Emotional regulation training may help patients build and accumulate positive emotions and practice self-regulation, for example, by identifying, labeling, and pinpointing the triggers of depressive feelings. Patients first learn that low mood cannot be effectively alleviated in isolation; they then set emotion-regulation goals and take concrete steps to accept their feelings and reduce depressive symptoms (27). Through mindfulness training, it is determined that the life goal is to reduce pain and increase happiness, telling patients to live in the present and be mindful of their thoughts, which may exert a positive impact on their depressive emotions. Individual negative interpersonal relationships are an important cause of anxiety and depression in patients (28). In this study, interpersonal efficacy skills training was conducted to inform patients to adopt a middle-ground approach in interpersonal communication, accept reality, and strive to change their current situation. For patients reluctant to communicate, nonverbal responses (e.g., facial expressions, written notes) and efforts to articulate their thoughts are recommended. They should also acknowledge objective facts, verify them without resistance, develop appropriate interpersonal skills, and improve relationships to alleviate depressive symptoms.

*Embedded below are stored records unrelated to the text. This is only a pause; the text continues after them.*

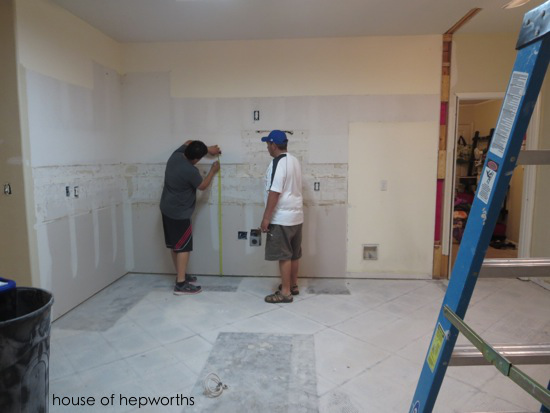
At what (x,y) coordinates should I click in order to perform the action: click on tile floor. Please return your answer as a coordinate pair (x, y). Looking at the image, I should click on (207, 327).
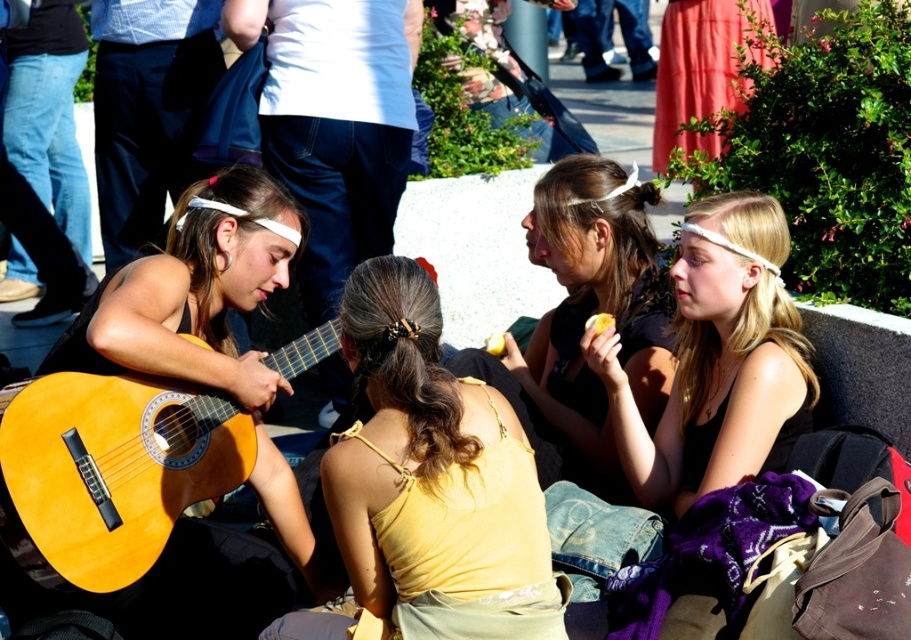
Question: Can you confirm if matte black tank top at upper right is smaller than matte black shirt at center?

Choices:
 (A) no
 (B) yes

Answer: (B)

Question: Does yellow fabric top at center have a larger size compared to matte black tank top at upper right?

Choices:
 (A) yes
 (B) no

Answer: (B)

Question: Which is farther from the yellow wood guitar at left?

Choices:
 (A) matte black tank top at upper right
 (B) matte black shirt at center
 (C) yellow fabric top at center

Answer: (A)

Question: Which object appears closest to the camera in this image?

Choices:
 (A) yellow wood guitar at left
 (B) matte black shirt at center
 (C) yellow fabric top at center
 (D) matte black tank top at upper right

Answer: (C)

Question: Which point is farther to the camera?

Choices:
 (A) yellow wood guitar at left
 (B) matte black shirt at center

Answer: (B)

Question: Can you confirm if yellow fabric top at center is bigger than yellow wood guitar at left?

Choices:
 (A) yes
 (B) no

Answer: (A)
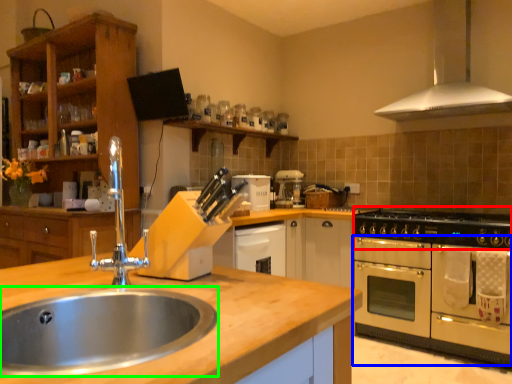
Question: Estimate the real-world distances between objects in this image. Which object is farther from gas stove (highlighted by a red box), oven (highlighted by a blue box) or sink (highlighted by a green box)?

Choices:
 (A) oven
 (B) sink

Answer: (B)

This study further indicates that DBT training requires experience or skill-building sessions, and the comprehensive intervention may show a more obvious improvement trend in facilitating better intervention outcomes.
Limitations
4.4
This study also has several limitations. The experimental group received an additional monthly offline DBT session alongside the basic Internet-delivered intervention identical to that of the control group, leading to unequal total intervention contact time between the two groups. This may affect the accuracy of the analysis, and the influence of time as a confounding variable can be eliminated in the future through a more rigorous experimental design.
Conclusion
5
This study demonstrates that the comprehensive intervention shows a more obvious improvement trend in reducing suicidal ideation, enhancing emotional regulation, alleviating depressive symptoms, and improving the quality of life and social functioning in adolescents with NSSI. Due to the small sample size included in this study, it is necessary to expand the research sample for a more comprehensive exploration to further evaluate the effectiveness of online training combined with offline intervention. It is suggested that the national level should increase investment, pay attention to the mental health of adolescents, establish a comprehensive intervention team for NSSI Internet-integrated intervention for adolescents, and set up a full-time Internet intervention team in psychiatric hospitals to comprehensively conduct health management for school educators, parents of patient, non-psychiatric medical staff from parental rearing methods, early intervention, health lectures, school crisis intervention, and move forward as the direction of future research.